PROBLEM REQUIREMENTS: Beneath this line are the data; copy exactly the part of them that opens with the line containing "33: (299, 4, 1.17)" and closes with the line containing "39: (328, 162, 0.97)", and only that part.

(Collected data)
--- START ---

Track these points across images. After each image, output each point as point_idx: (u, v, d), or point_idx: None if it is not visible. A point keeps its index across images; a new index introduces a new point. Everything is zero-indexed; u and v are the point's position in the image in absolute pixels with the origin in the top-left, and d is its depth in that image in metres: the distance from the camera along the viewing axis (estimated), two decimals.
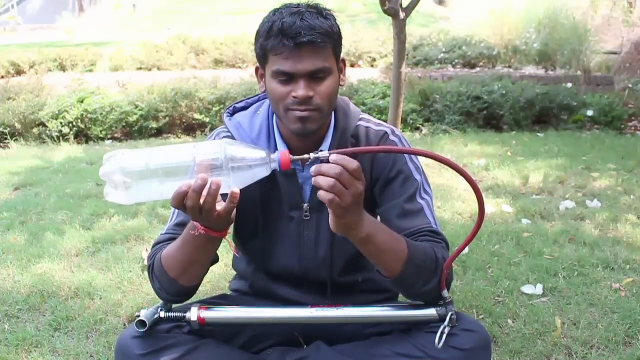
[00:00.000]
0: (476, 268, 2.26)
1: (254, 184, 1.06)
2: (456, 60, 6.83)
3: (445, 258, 1.16)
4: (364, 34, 7.70)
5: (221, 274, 2.24)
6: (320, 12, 1.16)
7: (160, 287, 1.21)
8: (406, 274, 1.13)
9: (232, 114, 1.35)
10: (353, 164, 0.98)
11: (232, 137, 1.29)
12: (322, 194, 0.97)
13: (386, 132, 1.32)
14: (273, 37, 1.13)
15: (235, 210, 1.07)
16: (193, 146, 1.03)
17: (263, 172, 1.04)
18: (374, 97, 5.29)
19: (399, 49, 3.60)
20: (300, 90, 1.14)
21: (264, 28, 1.16)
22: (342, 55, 1.24)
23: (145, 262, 1.41)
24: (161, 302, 1.25)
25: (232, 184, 1.02)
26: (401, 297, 1.55)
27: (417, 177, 1.28)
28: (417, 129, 5.25)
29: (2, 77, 6.71)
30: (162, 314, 1.21)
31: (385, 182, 1.28)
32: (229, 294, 1.53)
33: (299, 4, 1.17)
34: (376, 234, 1.08)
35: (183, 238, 1.14)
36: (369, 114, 1.41)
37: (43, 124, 5.21)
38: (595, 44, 6.79)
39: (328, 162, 0.97)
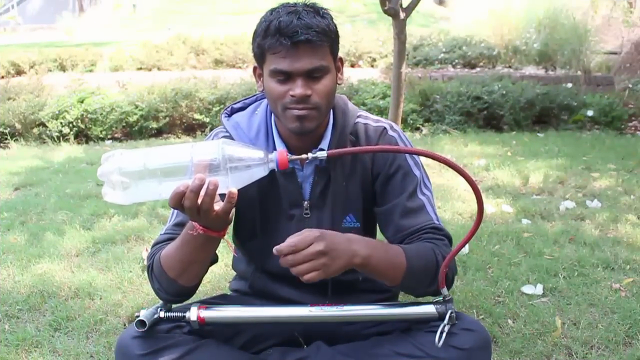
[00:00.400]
0: (476, 268, 2.26)
1: (252, 184, 1.06)
2: (456, 60, 6.83)
3: (446, 257, 1.16)
4: (364, 34, 7.70)
5: (221, 274, 2.24)
6: (317, 11, 1.16)
7: (159, 287, 1.21)
8: (407, 281, 1.15)
9: (229, 115, 1.35)
10: (288, 247, 1.03)
11: (231, 137, 1.29)
12: (302, 279, 1.04)
13: (385, 128, 1.32)
14: (270, 36, 1.13)
15: (233, 210, 1.07)
16: (191, 146, 1.03)
17: (261, 172, 1.04)
18: (374, 97, 5.29)
19: (399, 49, 3.60)
20: (298, 88, 1.14)
21: (261, 27, 1.16)
22: (342, 55, 1.25)
23: (145, 262, 1.41)
24: (161, 302, 1.25)
25: (230, 184, 1.02)
26: (402, 297, 1.55)
27: (417, 172, 1.29)
28: (417, 129, 5.25)
29: (2, 77, 6.70)
30: (162, 314, 1.21)
31: (385, 177, 1.29)
32: (228, 294, 1.53)
33: (295, 3, 1.17)
34: (372, 255, 1.10)
35: (182, 238, 1.14)
36: None
37: (43, 124, 5.20)
38: (595, 44, 6.78)
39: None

--- END ---

ANSWER SPACE:
33: (299, 4, 1.17)
34: (376, 234, 1.08)
35: (183, 238, 1.14)
36: (369, 114, 1.41)
37: (43, 124, 5.21)
38: (595, 44, 6.79)
39: (328, 162, 0.97)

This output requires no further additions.